[[ ENTRIES SUPPLIED, beginning ]]

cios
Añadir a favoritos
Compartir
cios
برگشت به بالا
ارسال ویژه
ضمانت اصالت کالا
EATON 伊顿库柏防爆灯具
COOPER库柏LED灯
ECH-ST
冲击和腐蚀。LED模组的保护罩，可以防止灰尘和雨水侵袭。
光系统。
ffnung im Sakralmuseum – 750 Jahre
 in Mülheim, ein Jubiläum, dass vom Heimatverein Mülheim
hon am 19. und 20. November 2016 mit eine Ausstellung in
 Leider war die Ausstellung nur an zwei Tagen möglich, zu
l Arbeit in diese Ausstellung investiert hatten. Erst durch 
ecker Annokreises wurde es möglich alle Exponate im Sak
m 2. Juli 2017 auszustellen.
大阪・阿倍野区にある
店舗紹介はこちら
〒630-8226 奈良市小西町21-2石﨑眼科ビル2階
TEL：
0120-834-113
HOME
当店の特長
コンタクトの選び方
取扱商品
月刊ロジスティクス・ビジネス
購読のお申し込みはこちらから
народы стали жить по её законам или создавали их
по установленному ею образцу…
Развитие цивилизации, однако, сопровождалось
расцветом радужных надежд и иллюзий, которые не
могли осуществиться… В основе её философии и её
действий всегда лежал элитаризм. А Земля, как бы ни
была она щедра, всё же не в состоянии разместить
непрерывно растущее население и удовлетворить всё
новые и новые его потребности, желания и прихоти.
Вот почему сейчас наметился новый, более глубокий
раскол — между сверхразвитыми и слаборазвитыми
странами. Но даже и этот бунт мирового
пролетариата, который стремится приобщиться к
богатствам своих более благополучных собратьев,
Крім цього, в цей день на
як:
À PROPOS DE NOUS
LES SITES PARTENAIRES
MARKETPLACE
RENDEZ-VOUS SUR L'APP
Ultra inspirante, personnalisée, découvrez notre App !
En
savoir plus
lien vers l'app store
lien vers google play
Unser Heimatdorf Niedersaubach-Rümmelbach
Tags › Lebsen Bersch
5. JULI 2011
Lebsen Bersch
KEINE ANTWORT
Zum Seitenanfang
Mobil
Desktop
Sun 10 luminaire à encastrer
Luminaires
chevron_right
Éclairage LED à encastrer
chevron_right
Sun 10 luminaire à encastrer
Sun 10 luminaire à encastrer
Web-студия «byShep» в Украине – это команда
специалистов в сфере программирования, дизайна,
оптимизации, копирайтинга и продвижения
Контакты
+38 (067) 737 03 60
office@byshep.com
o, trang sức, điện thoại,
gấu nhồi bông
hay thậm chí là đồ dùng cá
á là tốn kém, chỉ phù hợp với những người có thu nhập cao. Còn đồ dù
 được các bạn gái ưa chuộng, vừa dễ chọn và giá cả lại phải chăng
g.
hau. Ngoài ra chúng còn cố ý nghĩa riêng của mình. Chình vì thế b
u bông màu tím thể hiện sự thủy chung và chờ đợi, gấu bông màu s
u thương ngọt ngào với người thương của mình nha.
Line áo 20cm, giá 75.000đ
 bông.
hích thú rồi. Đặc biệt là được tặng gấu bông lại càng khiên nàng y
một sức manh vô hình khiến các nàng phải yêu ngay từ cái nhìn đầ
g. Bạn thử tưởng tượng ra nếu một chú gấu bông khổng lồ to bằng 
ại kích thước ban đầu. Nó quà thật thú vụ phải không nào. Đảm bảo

[[ ENTRIES SUPPLIED, end ]]

Return every line of the material verbatim, in its original order, with no changes to spelling, punctuation, or line breaks.

cios
Añadir a favoritos
Compartir
cios
برگشت به بالا
ارسال ویژه
ضمانت اصالت کالا
EATON 伊顿库柏防爆灯具
COOPER库柏LED灯
ECH-ST
冲击和腐蚀。LED模组的保护罩，可以防止灰尘和雨水侵袭。
光系统。
ffnung im Sakralmuseum – 750 Jahre
 in Mülheim, ein Jubiläum, dass vom Heimatverein Mülheim
hon am 19. und 20. November 2016 mit eine Ausstellung in
 Leider war die Ausstellung nur an zwei Tagen möglich, zu
l Arbeit in diese Ausstellung investiert hatten. Erst durch 
ecker Annokreises wurde es möglich alle Exponate im Sak
m 2. Juli 2017 auszustellen.
大阪・阿倍野区にある
店舗紹介はこちら
〒630-8226 奈良市小西町21-2石﨑眼科ビル2階
TEL：
0120-834-113
HOME
当店の特長
コンタクトの選び方
取扱商品
月刊ロジスティクス・ビジネス
購読のお申し込みはこちらから
народы стали жить по её законам или создавали их
по установленному ею образцу…
Развитие цивилизации, однако, сопровождалось
расцветом радужных надежд и иллюзий, которые не
могли осуществиться… В основе её философии и её
действий всегда лежал элитаризм. А Земля, как бы ни
была она щедра, всё же не в состоянии разместить
непрерывно растущее население и удовлетворить всё
новые и новые его потребности, желания и прихоти.
Вот почему сейчас наметился новый, более глубокий
раскол — между сверхразвитыми и слаборазвитыми
странами. Но даже и этот бунт мирового
пролетариата, который стремится приобщиться к
богатствам своих более благополучных собратьев,
Крім цього, в цей день на
як:
À PROPOS DE NOUS
LES SITES PARTENAIRES
MARKETPLACE
RENDEZ-VOUS SUR L'APP
Ultra inspirante, personnalisée, découvrez notre App !
En
savoir plus
lien vers l'app store
lien vers google play
Unser Heimatdorf Niedersaubach-Rümmelbach
Tags › Lebsen Bersch
5. JULI 2011
Lebsen Bersch
KEINE ANTWORT
Zum Seitenanfang
Mobil
Desktop
Sun 10 luminaire à encastrer
Luminaires
chevron_right
Éclairage LED à encastrer
chevron_right
Sun 10 luminaire à encastrer
Sun 10 luminaire à encastrer
Web-студия «byShep» в Украине – это команда
специалистов в сфере программирования, дизайна,
оптимизации, копирайтинга и продвижения
Контакты
+38 (067) 737 03 60
office@byshep.com
o, trang sức, điện thoại,
gấu nhồi bông
hay thậm chí là đồ dùng cá
á là tốn kém, chỉ phù hợp với những người có thu nhập cao. Còn đồ dù
 được các bạn gái ưa chuộng, vừa dễ chọn và giá cả lại phải chăng
g.
hau. Ngoài ra chúng còn cố ý nghĩa riêng của mình. Chình vì thế b
u bông màu tím thể hiện sự thủy chung và chờ đợi, gấu bông màu s
u thương ngọt ngào với người thương của mình nha.
Line áo 20cm, giá 75.000đ
 bông.
hích thú rồi. Đặc biệt là được tặng gấu bông lại càng khiên nàng y
một sức manh vô hình khiến các nàng phải yêu ngay từ cái nhìn đầ
g. Bạn thử tưởng tượng ra nếu một chú gấu bông khổng lồ to bằng 
ại kích thước ban đầu. Nó quà thật thú vụ phải không nào. Đảm bảo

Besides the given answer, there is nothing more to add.